Being a parent is the hardest job there is, even at the best of times. As the parent of an only child, there's no practice and no do-overs. You don't learn from your mistakes; you move on to the next one. That's why it was comforting to hear one of the student graduation speakers thanking parents and family members for cheering their kids on, literally and figuratively, and for supporting them from toddler to teen.
As a parent of a graduate, here's what I'd say to my son: Every day, I am thankful for you in my life. Thank you for the rocking-chair years, the cuddling and bedtime stories, the comforting rhythm of "Goodnight Moon." Thank you for the lizard years, for teaching me to love (some) animals, and for teaching me to love (most) cats, especially Angel. And thanks for "The Simpsons" years, for your keenly developed sense of humor and your quick wit. Most of all, thank you for being you, your own man.

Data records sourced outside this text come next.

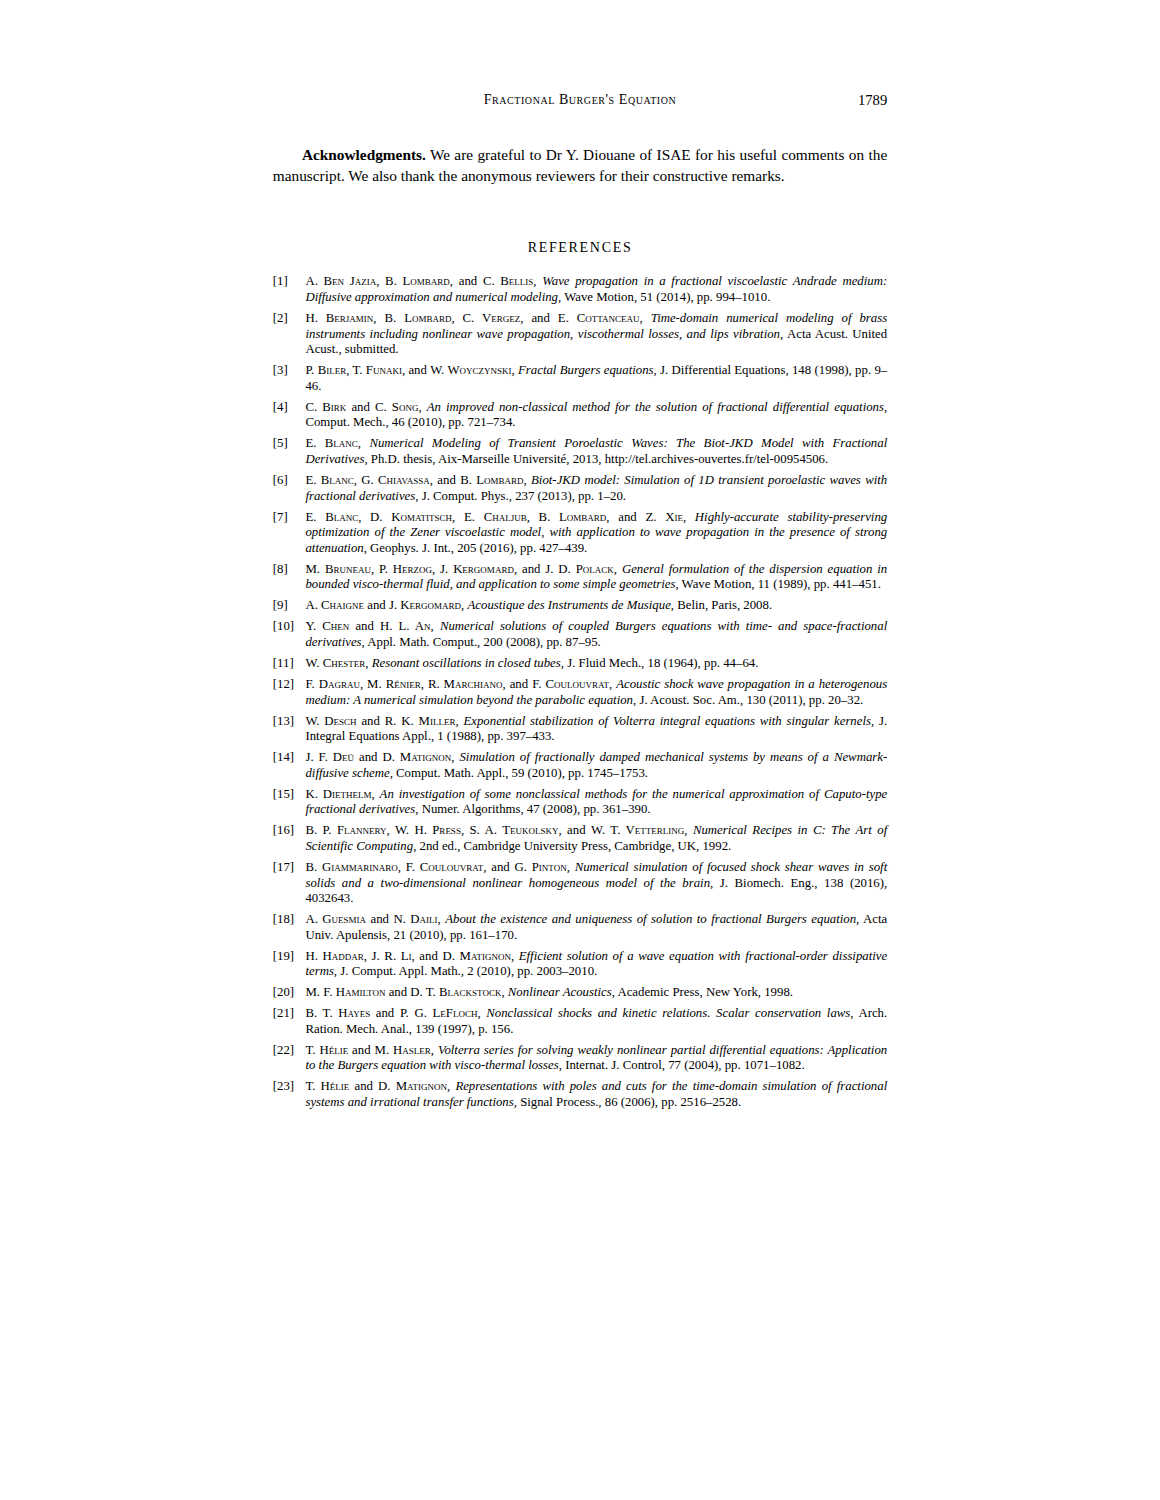Fractional Burger's Equation 1789
Acknowledgments. We are grateful to Dr Y. Diouane of ISAE for his useful comments on the manuscript. We also thank the anonymous reviewers for their constructive remarks.
REFERENCES
[1] A. Ben Jazia, B. Lombard, and C. Bellis, Wave propagation in a fractional viscoelastic Andrade medium: Diffusive approximation and numerical modeling, Wave Motion, 51 (2014), pp. 994–1010.
[2] H. Berjamin, B. Lombard, C. Vergez, and E. Cottanceau, Time-domain numerical modeling of brass instruments including nonlinear wave propagation, viscothermal losses, and lips vibration, Acta Acust. United Acust., submitted.
[3] P. Biler, T. Funaki, and W. Woyczynski, Fractal Burgers equations, J. Differential Equations, 148 (1998), pp. 9–46.
[4] C. Birk and C. Song, An improved non-classical method for the solution of fractional differential equations, Comput. Mech., 46 (2010), pp. 721–734.
[5] E. Blanc, Numerical Modeling of Transient Poroelastic Waves: The Biot-JKD Model with Fractional Derivatives, Ph.D. thesis, Aix-Marseille Université, 2013, http://tel.archives-ouvertes.fr/tel-00954506.
[6] E. Blanc, G. Chiavassa, and B. Lombard, Biot-JKD model: Simulation of 1D transient poroelastic waves with fractional derivatives, J. Comput. Phys., 237 (2013), pp. 1–20.
[7] E. Blanc, D. Komatitsch, E. Chaljub, B. Lombard, and Z. Xie, Highly-accurate stability-preserving optimization of the Zener viscoelastic model, with application to wave propagation in the presence of strong attenuation, Geophys. J. Int., 205 (2016), pp. 427–439.
[8] M. Bruneau, P. Herzog, J. Kergomard, and J. D. Polack, General formulation of the dispersion equation in bounded visco-thermal fluid, and application to some simple geometries, Wave Motion, 11 (1989), pp. 441–451.
[9] A. Chaigne and J. Kergomard, Acoustique des Instruments de Musique, Belin, Paris, 2008.
[10] Y. Chen and H. L. An, Numerical solutions of coupled Burgers equations with time- and space-fractional derivatives, Appl. Math. Comput., 200 (2008), pp. 87–95.
[11] W. Chester, Resonant oscillations in closed tubes, J. Fluid Mech., 18 (1964), pp. 44–64.
[12] F. Dagrau, M. Rénier, R. Marchiano, and F. Coulouvrat, Acoustic shock wave propagation in a heterogenous medium: A numerical simulation beyond the parabolic equation, J. Acoust. Soc. Am., 130 (2011), pp. 20–32.
[13] W. Desch and R. K. Miller, Exponential stabilization of Volterra integral equations with singular kernels, J. Integral Equations Appl., 1 (1988), pp. 397–433.
[14] J. F. Deü and D. Matignon, Simulation of fractionally damped mechanical systems by means of a Newmark-diffusive scheme, Comput. Math. Appl., 59 (2010), pp. 1745–1753.
[15] K. Diethelm, An investigation of some nonclassical methods for the numerical approximation of Caputo-type fractional derivatives, Numer. Algorithms, 47 (2008), pp. 361–390.
[16] B. P. Flannery, W. H. Press, S. A. Teukolsky, and W. T. Vetterling, Numerical Recipes in C: The Art of Scientific Computing, 2nd ed., Cambridge University Press, Cambridge, UK, 1992.
[17] B. Giammarinaro, F. Coulouvrat, and G. Pinton, Numerical simulation of focused shock shear waves in soft solids and a two-dimensional nonlinear homogeneous model of the brain, J. Biomech. Eng., 138 (2016), 4032643.
[18] A. Guesmia and N. Daili, About the existence and uniqueness of solution to fractional Burgers equation, Acta Univ. Apulensis, 21 (2010), pp. 161–170.
[19] H. Haddar, J. R. Li, and D. Matignon, Efficient solution of a wave equation with fractional-order dissipative terms, J. Comput. Appl. Math., 2 (2010), pp. 2003–2010.
[20] M. F. Hamilton and D. T. Blackstock, Nonlinear Acoustics, Academic Press, New York, 1998.
[21] B. T. Hayes and P. G. LeFloch, Nonclassical shocks and kinetic relations. Scalar conservation laws, Arch. Ration. Mech. Anal., 139 (1997), p. 156.
[22] T. Hélie and M. Hasler, Volterra series for solving weakly nonlinear partial differential equations: Application to the Burgers equation with visco-thermal losses, Internat. J. Control, 77 (2004), pp. 1071–1082.
[23] T. Hélie and D. Matignon, Representations with poles and cuts for the time-domain simulation of fractional systems and irrational transfer functions, Signal Process., 86 (2006), pp. 2516–2528.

While parents stand back and give their kids the room to practice flying solo, we look to the future. My hope is that Wheeler always has an open mind and an open heart, and is happy, healthy and safe.
As he and his classmates strode confidently around the track at graduation, I was moved to tears by what they have already become, and for the promising and unseen future ahead.
• Abby Johnson is a resident of Carson City and a part-time resident of Baker. She consults on community development and nuclear waste issues. Her opinions are her own and do not necessarily reflect those of her clients.